* [Selected text]:
Start of Block

Dil Aashna Hai () is a 1992 Indian Hindi-language romantic drama film produced and directed by Hema Malini under the H. M. Creations banner. It stars Divya Bharti, Shah Rukh Khan, Jeetendra, Mithun Chakraborty, Dimple Kapadia, Amrita Singh and Sonu Walia in pivotal roles. The music was composed by Anand–Milind. This was the first film Shahrukh Khan signed in 1991 but due to delays, Deewana ended up releasing first which marked his debut in Bollywood. The movie is adapted from the TV miniseries Lace which was based on the novel of the same name by author Shirley Conran. Divya Bharti was given a bigger and central role in the film compared to the other actors.

Plot
Laila, brought up in a brothel, is a cabaret dancer in Digvijay Singh's five-star hotel. One day, Laila receives a phone call from her mother who was on her deathbed, and told her a shocking truth that she was not her real mother, and that Laila was an adopted child.

Karan falls in love with Laila and decides to help her in the search for her real mother. Her search leads them to Razia, who divulges that 18 years ago, there were three girls in her college - Barkha, Raaj and Salma. They were in love with their respective boyfriends - Sunil, Prince Arjun, and Akram. One day they found out that one of them is pregnant. They took a house from Razia and got the baby delivered. Soon when the baby was six months old, she was sent to Razia and they promised that whoever from them will be the first to get married will adopt her, and they named her Sitara. Karan finds out that Barkha is now the health and welfare minister, Raaj is training horses for polo and has married Arjun, and Salma is the principal of St. Teresa's (the college she studied in) and has married Akram. They are also no longer in touch with each other.

End of Block

* [Records provided]:
Start of Block

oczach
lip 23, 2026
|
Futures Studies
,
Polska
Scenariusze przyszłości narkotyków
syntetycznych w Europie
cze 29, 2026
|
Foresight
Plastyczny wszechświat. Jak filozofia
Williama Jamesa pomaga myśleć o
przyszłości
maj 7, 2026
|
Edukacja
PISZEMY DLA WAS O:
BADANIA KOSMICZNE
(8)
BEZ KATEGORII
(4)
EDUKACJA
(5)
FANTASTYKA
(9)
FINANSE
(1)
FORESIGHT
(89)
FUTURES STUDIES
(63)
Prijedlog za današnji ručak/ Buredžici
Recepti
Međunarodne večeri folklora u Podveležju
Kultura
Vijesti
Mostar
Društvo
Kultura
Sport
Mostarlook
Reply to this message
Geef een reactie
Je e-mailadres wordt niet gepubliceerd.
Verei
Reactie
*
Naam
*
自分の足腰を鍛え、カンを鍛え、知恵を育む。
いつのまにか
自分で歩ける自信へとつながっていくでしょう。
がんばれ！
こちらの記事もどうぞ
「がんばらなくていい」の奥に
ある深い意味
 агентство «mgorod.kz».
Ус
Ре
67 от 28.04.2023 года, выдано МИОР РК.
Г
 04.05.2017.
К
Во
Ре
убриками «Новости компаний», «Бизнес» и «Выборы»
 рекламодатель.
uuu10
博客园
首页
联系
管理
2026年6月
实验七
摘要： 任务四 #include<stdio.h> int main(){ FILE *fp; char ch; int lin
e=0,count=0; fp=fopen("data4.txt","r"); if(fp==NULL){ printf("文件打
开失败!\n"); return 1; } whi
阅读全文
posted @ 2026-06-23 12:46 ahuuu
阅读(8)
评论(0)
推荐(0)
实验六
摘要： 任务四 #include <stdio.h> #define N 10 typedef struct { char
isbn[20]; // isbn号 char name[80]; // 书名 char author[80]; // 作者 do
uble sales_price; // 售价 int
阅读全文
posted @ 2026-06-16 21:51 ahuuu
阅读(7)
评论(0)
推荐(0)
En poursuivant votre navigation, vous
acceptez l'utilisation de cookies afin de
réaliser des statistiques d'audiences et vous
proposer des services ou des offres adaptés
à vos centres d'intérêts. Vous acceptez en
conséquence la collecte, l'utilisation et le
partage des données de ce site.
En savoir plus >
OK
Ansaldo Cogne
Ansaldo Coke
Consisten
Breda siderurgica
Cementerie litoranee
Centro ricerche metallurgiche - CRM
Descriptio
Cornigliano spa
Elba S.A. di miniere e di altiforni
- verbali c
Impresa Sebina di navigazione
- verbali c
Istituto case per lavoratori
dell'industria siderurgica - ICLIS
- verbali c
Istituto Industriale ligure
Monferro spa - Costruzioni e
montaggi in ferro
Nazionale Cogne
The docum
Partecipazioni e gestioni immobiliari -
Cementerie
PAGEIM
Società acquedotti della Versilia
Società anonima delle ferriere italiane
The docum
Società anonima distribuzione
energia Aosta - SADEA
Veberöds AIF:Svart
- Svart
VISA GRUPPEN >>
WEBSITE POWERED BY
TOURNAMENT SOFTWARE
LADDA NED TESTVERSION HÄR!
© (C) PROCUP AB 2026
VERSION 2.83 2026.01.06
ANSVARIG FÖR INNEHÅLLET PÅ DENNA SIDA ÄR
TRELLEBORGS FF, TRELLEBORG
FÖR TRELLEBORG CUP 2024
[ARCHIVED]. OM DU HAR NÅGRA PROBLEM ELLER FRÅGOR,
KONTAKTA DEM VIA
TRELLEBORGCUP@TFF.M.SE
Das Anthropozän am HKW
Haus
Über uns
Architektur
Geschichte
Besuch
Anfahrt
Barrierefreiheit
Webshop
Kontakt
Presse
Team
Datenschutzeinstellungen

End of Block

* [Request]: Reproduce the film summary about Dil Aashna Hai word for word, in full. The listing that comes after the film summary has no connection to it.

* [Result of this exercise]:
Dil Aashna Hai () is a 1992 Indian Hindi-language romantic drama film produced and directed by Hema Malini under the H. M. Creations banner. It stars Divya Bharti, Shah Rukh Khan, Jeetendra, Mithun Chakraborty, Dimple Kapadia, Amrita Singh and Sonu Walia in pivotal roles. The music was composed by Anand–Milind. This was the first film Shahrukh Khan signed in 1991 but due to delays, Deewana ended up releasing first which marked his debut in Bollywood. The movie is adapted from the TV miniseries Lace which was based on the novel of the same name by author Shirley Conran. Divya Bharti was given a bigger and central role in the film compared to the other actors.

Plot
Laila, brought up in a brothel, is a cabaret dancer in Digvijay Singh's five-star hotel. One day, Laila receives a phone call from her mother who was on her deathbed, and told her a shocking truth that she was not her real mother, and that Laila was an adopted child.

Karan falls in love with Laila and decides to help her in the search for her real mother. Her search leads them to Razia, who divulges that 18 years ago, there were three girls in her college - Barkha, Raaj and Salma. They were in love with their respective boyfriends - Sunil, Prince Arjun, and Akram. One day they found out that one of them is pregnant. They took a house from Razia and got the baby delivered. Soon when the baby was six months old, she was sent to Razia and they promised that whoever from them will be the first to get married will adopt her, and they named her Sitara. Karan finds out that Barkha is now the health and welfare minister, Raaj is training horses for polo and has married Arjun, and Salma is the principal of St. Teresa's (the college she studied in) and has married Akram. They are also no longer in touch with each other.